Another point many made on the blog about this photo comparison, is that we had to “see Vonn without her helmet” because otherwise no one would know who she is because skiing is such an obscure sport. However, Kitt is pictured with his helmet on where we can’t see his face. He is identified by a caption. I would argue skiing is no more or less obscure today than it was in 1992. Therefore, the argument that we need to “see Vonn’s face” to know who she is does not hold up.
I will make one last point that might lend credence to the sexualized argument (albeit subliminally). There is one ironic twist to the Vonn cover photo if you didn’t catch it prior. Someone who works in the media pointed out to me that if you look at how the text in the bottom right corner aligns, you can clearly see the word “AsS” is spelled out vertically (start with the capital “A” in America and look down to the next line of text). Is this coincidental?
Is it great that a female was on the cover of the Sports Illustrated Olympic preview issue–YES! Could the photo chosen been a better representation of the great athleticism and talent of Lindsey Vonn–YES!
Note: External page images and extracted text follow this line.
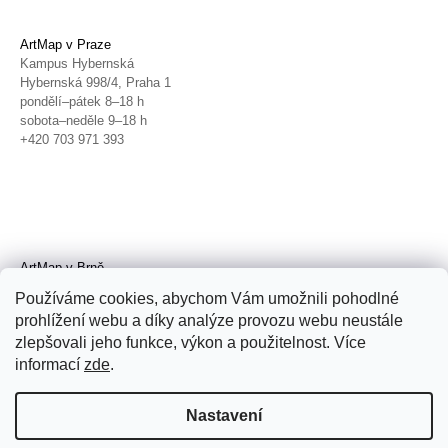
ArtMap v Praze
Kampus Hybernská
Hybernská 998/4, Praha 1
pondělí–pátek 8–18 h
sobota–neděle 9–18 h
+420 703 971 393
ArtMap v Brně
Galerie TIC
Používáme cookies, abychom Vám umožnili pohodlné
Radnická 4, Brno
prohlížení webu a díky analýze provozu webu neustále
úterý–pátek 11–19 h
zlepšovali jeho funkce, výkon a použitelnost. Více
sobota 14–19 h
+420 702 152 298
informací
zde
.
Nastavení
In the last week Austrian coaches claimed downhill skier and USA Olympian (and fellow Minnesotan!) Lindsay Vonn was heavy, which they said gives her a competitive advantage. Really? Are you sure she isn’t one of the best skiers because she is an amazing athlete who trains hard?
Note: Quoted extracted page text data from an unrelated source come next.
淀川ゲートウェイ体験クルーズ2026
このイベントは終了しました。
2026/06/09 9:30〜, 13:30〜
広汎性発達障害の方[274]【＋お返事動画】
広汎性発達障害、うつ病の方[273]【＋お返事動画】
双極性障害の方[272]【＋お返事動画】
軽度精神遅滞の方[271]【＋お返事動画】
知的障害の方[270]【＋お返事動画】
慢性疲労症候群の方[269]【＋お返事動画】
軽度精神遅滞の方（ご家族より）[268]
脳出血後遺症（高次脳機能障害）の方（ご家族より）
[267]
I was called by local WCCO TV reporter Heather Brown to comment on this issue. I didn’t know where to start, there were just so many angles of this story. Here are my thoughts:
1. From a sport psychology perspective, the Austrian coaches could of purposely leaked the comment to the media to distract Vonn’s attention away from optimal performance. That appears to have backfired, as Vonn responded as a mentally tough athlete would by choosing not to comment much and use it for fuel to further motivate her. Vonn’s response was that of a champion. She couldn’t control what was said, but the did control how she responded. Point Vonn!
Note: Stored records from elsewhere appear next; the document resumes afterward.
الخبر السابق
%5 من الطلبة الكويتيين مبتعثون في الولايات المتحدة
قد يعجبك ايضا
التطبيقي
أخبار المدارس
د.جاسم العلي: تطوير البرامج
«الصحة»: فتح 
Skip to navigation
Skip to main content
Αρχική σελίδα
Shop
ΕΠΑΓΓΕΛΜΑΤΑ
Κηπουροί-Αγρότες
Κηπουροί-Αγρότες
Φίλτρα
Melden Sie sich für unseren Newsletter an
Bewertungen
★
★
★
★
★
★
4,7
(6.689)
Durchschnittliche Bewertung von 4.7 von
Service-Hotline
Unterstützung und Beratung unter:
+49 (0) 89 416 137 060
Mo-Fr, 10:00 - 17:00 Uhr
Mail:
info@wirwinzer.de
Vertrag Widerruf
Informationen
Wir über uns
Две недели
2. From a sport media perspective, the comment about Vonn’s weight is yet another example of how the focus on female athlete’s appearance seems to be more important than her performance. Serena Williams is constantly being criticized for being “too big and muscular” and people seem confused as to how a woman so “big” can be so good. Yes we do hear comments about male athlete’s bodies, but it is rarely about appearance…it is about strength, power, speed. I doubt we will hear an Austrian coach discuss Bode Miller’s weight. When a female athlete dominates her sport and her body doesn’t conform to the traditional feminine norm, she comes under surveillance. Think of South African sprinter Caster Semenya from this summer.
The Vonn comment is a bit unique because the coach said her “extra weight” gives her a competitive advantage. It reminded me of similar comments made about Danica Patrick, when opponents claimed she had a unfair competitive advantage because she weighed less than the males drivers. The point is, comments about a female athlete’s weight is a way to minimize her performances, and “explain” why she excels rather than attributing winning to athleticism.
3. Lastly, the weight comment conveys to young girls and female athletes that emphasis is placed on what the body looks like, than what it can do. Constant media messages like the Vonn comment socializes girls and women into becoming obsessed on physical appearance, rather than on health, well-being, and optimal performance.
As head into the Vancouver Olympics keep a close eye on how the media constructs Lindsey Vonn as the poster girl for the team.